═══ TEXTE SOURCE ═══

Conclusions de la deuxième partie
p. 98-102
Texte intégral
1Le problème traité dans cette Partie était celui de savoir si et dans quelles conditions les îles, telles qu’elles ont été définies dans la Première partie, ont droit à des zones maritimes propres, et le cas échéant, lesquelles.
2Les conclusions auxquelles nous sommes parvenus peuvent se résumer comme suit :
1. Les eaux intérieures
3a) Malgré le silence de l’article 121 de la Convention de 1982 sur le droit de la mer, les îles ont des eaux intérieures comme les territoires continentaux, l’article 8 de la Convention s’appliquant aussi aux îles. Cette conclusion est également valable pour la Convention de 1958 sur la mer territoriale et la zone contiguë.
4b) L’article 6 de la Convention de 1982 permettra aux Etats insulaires possédant des atolls et des îles bordées de récifs frangeants de soumettre au régime des eaux intérieures une surface d’eau plus grande que celle à laquelle ils avaient droit aux termes de la Convention de 1958. Cependant, comme il a été noté plus haut, le système actuel ne prévoit pas, du moins explicitement, la faculté pour l’Etat possédant des atolls de tracer des lignes de base droites à travers les îles extérieures pour enfermer les eaux du lagon. Ces Etats pourraient, néanmoins, appliquer par analogie le système des lignes de base droites prévu à l’article 7 de la nouvelle Convention. Dans ce cas, certaines difficultés peuvent surgir, lorsqu’il s’agit d’une formation atollienne consistant en plusieurs îles centrales ; la plus importante de ces difficultés étant l’absence de « côte » continue.
2. La mer territoriale et la zone contiguë
5a) A l’instar des territoires continentaux, les îles ont droit à une mer territoriale ce qui n’est pas le cas des hauts-fonds découvrants, même ceux sur lesquels un phare ou une autre installation a été construit. En revanche, si un haut-fond découvrant est situé à une distance de la côte d’une terre découverte en permanence qui ne dépasse pas la largeur de la mer territoriale, l’Etat côtier peut le prendre en considération pour le tracé de la limite extérieure de sa mer territoriale ; à l’endroit où est situé le haut-fond, la limite sera alors reportée vers le large en formant une saillie, de manière à englober la mer territoriale du haut-fond en question.
6L’origine de ces règles doit être recherchée dans la pratique de certains Etats maritimes et dans la jurisprudence interne ; leur acceptation sur le plan international est le fruit des efforts de codification déployés par les sociétés savantes, des écrits d’auteurs comme Gidel et des travaux de la Conférence de 1930 sur la codification des règles concernant la mer territoriale. En effet, ces règles ont toutes été insérées dans les documents finals de la Conférence de 1930 pour être reportées ensuite dans la Convention de 1958 sur la mer territoriale et la zone contiguë.

═══ BLOC DE DONNÉES ═══

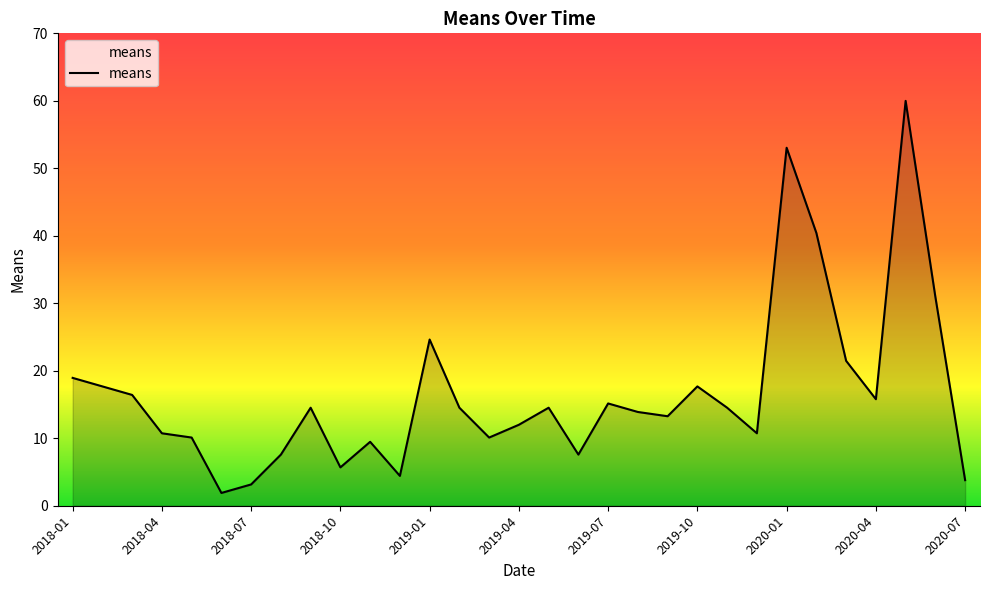

What is the difference between the maximum and minimum values?

58.1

═══

**CONSIGNES:**
• A. Veuillez reproduire fidèlement le passage du texte sur les îles qui va de « Conclusions de la » jusqu'à « cas échéant, lesquelles. » inclus.
• B. Selon le texte sur les îles, pourquoi les îles ont-elles des eaux intérieures malgré le silence de l'article 121 de la Convention de 1982 ? Répondez en une à trois phrases.

**RÉPONSES:**
• A.
Conclusions de la deuxième partie
p. 98-102
Texte intégral
1Le problème traité dans cette Partie était celui de savoir si et dans quelles conditions les îles, telles qu’elles ont été définies dans la Première partie, ont droit à des zones maritimes propres, et le cas échéant, lesquelles.

• B. L'article 8 de la Convention de 1982 s'applique aussi aux îles, si bien qu'elles ont des eaux intérieures comme les territoires continentaux. La même conclusion vaut pour la Convention de 1958 sur la mer territoriale et la zone contiguë.